Find the line containing "10: (649, 429, 7.50)" in the records below. Copy exactly that line and each one after it, ending at the line containing "23: (1066, 336, 9.90)", and nothing more.

Dataset records
:::

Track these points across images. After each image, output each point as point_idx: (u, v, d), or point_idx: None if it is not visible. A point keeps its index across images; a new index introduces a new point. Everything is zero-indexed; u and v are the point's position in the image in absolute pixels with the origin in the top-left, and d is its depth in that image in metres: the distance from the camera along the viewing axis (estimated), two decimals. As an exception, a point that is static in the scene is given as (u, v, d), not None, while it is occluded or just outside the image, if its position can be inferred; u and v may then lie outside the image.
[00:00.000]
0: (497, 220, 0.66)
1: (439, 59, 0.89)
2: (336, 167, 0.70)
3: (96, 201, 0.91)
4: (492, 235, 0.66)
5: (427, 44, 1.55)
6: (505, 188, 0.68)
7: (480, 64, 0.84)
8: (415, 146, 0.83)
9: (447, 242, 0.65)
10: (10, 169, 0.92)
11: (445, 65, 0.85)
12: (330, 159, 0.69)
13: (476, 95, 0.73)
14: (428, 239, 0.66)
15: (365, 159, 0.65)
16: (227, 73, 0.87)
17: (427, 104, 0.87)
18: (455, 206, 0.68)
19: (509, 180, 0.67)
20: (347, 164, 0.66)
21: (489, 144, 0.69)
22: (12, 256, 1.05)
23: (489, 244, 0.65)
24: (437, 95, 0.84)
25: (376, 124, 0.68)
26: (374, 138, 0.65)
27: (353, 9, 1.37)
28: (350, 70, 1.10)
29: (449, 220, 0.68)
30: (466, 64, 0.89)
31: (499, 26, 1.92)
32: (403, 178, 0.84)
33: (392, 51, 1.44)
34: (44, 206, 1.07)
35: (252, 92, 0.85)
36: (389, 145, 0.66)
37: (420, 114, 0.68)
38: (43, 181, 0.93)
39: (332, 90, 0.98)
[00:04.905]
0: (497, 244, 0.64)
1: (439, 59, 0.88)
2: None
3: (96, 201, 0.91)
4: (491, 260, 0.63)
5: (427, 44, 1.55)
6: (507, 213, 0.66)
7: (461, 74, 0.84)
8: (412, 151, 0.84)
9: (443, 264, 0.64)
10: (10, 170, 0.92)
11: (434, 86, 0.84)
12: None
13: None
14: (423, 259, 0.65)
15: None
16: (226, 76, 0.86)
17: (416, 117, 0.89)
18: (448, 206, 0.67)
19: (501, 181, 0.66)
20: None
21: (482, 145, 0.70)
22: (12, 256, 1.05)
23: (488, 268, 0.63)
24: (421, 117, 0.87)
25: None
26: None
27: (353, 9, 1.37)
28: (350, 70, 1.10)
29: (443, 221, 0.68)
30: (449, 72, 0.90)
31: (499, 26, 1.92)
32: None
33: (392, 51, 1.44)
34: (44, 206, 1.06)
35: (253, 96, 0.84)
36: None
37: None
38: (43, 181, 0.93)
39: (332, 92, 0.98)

:::

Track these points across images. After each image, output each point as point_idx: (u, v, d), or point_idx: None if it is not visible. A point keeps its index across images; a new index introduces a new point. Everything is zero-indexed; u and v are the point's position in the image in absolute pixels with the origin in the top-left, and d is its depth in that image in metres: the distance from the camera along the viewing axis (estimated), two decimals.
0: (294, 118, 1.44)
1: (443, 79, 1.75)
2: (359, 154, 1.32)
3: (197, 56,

:::

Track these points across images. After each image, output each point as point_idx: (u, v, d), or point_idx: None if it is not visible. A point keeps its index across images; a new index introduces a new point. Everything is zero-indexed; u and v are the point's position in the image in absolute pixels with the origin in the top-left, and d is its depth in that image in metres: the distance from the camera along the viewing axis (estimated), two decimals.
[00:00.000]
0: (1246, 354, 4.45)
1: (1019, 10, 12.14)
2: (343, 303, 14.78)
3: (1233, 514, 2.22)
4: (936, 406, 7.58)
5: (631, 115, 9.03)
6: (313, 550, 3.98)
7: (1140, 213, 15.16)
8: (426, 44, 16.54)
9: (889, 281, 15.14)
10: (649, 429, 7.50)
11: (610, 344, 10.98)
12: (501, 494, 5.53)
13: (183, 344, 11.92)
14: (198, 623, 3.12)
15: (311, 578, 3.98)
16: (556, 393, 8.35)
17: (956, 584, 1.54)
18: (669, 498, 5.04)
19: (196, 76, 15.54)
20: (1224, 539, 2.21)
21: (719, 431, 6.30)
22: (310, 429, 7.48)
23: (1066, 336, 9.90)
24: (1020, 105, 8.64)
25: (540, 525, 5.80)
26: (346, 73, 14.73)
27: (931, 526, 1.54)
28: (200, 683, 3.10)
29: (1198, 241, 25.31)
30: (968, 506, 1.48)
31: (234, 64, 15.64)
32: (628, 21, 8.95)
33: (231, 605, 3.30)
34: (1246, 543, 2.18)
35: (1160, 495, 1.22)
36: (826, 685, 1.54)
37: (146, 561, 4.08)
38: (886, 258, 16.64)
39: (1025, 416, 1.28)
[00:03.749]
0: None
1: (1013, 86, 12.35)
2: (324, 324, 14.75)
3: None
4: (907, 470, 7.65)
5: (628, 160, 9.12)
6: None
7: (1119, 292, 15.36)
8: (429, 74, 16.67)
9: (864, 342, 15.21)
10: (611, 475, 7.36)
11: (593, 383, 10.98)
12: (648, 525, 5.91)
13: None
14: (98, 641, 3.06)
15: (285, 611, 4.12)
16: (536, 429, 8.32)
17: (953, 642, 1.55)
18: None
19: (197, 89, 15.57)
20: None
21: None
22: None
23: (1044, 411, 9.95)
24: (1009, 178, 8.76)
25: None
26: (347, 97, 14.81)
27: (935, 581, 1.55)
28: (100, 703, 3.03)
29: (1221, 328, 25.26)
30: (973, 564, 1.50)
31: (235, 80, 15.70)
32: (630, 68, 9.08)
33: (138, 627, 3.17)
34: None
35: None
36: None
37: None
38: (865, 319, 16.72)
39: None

:::

Written answer
10: (649, 429, 7.50)
11: (610, 344, 10.98)
12: (501, 494, 5.53)
13: (183, 344, 11.92)
14: (198, 623, 3.12)
15: (311, 578, 3.98)
16: (556, 393, 8.35)
17: (956, 584, 1.54)
18: (669, 498, 5.04)
19: (196, 76, 15.54)
20: (1224, 539, 2.21)
21: (719, 431, 6.30)
22: (310, 429, 7.48)
23: (1066, 336, 9.90)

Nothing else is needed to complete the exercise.